Évoquant de manière à peine voilée le recours à une loi spéciale, Couillard a déclaré: «Les activités de construction sont un aspect vital de notre économie au Québec. Comme premier ministre, je ne resterai pas les bras croisés devant un ralentissement des activités avec des conséquences économiques importantes sans agir.» 

Inquiète qu'une grève parmi les travailleurs de la construction, une section historiquement combative des travailleurs, puisse rapidement devenir le fer de lance d'un mouvement plus large de l'ensemble des travailleurs contre l'austérité capitaliste, la classe dirigeante québécoise est déterminée à tuer dans l'œuf toute rébellion de ces travailleurs. L'industrie de la construction représente 12 pour cent de l'économie québécoise. 

Les déclarations de Couillard sont survenues moins de 24 heures après que tous les secteurs de l'industrie (la construction résidentielle, le génie civil et la voirie, l'industriel ainsi que l'institutionnel et le commercial) ont voté à plus de 93% en faveur d'une grève, qui pourraient survenir dès le 22 ou le 24 mai. Tous les travailleurs de la construction sont affiliés à l'Alliance syndicale, un regroupement de plusieurs syndicats en construction. 

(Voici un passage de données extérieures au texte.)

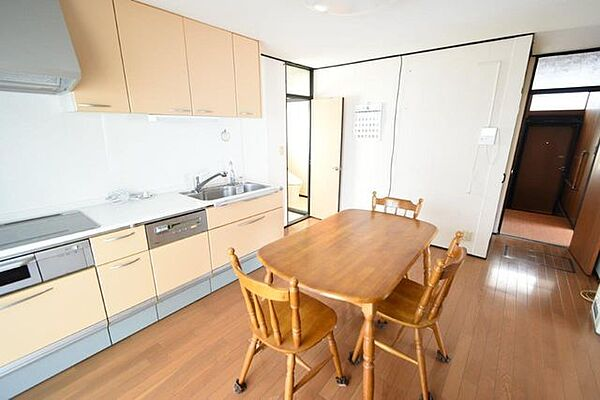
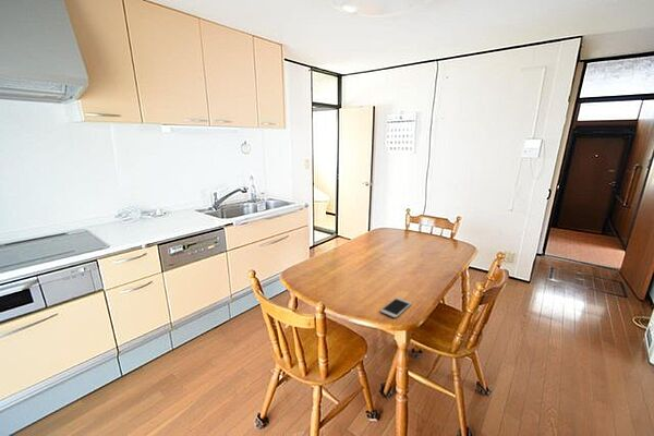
+ smartphone [379,296,412,318]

Les travailleurs de la construction, qui ont déjà fait d’importantes concessions au niveau des salaires et des conditions de travail en 2013-2014, s’opposent aux exigences du patronat, qui réclame «des gains de flexibilité et de productivité». Parmi les demandes patronales, on trouve le paiement des cinq premières heures supplémentaires à temps et demi plutôt qu’à temps double et la possibilité de faire travailler les ouvriers à temps simple le samedi en cas de journée perdue par le mauvais temps au cours de la semaine. 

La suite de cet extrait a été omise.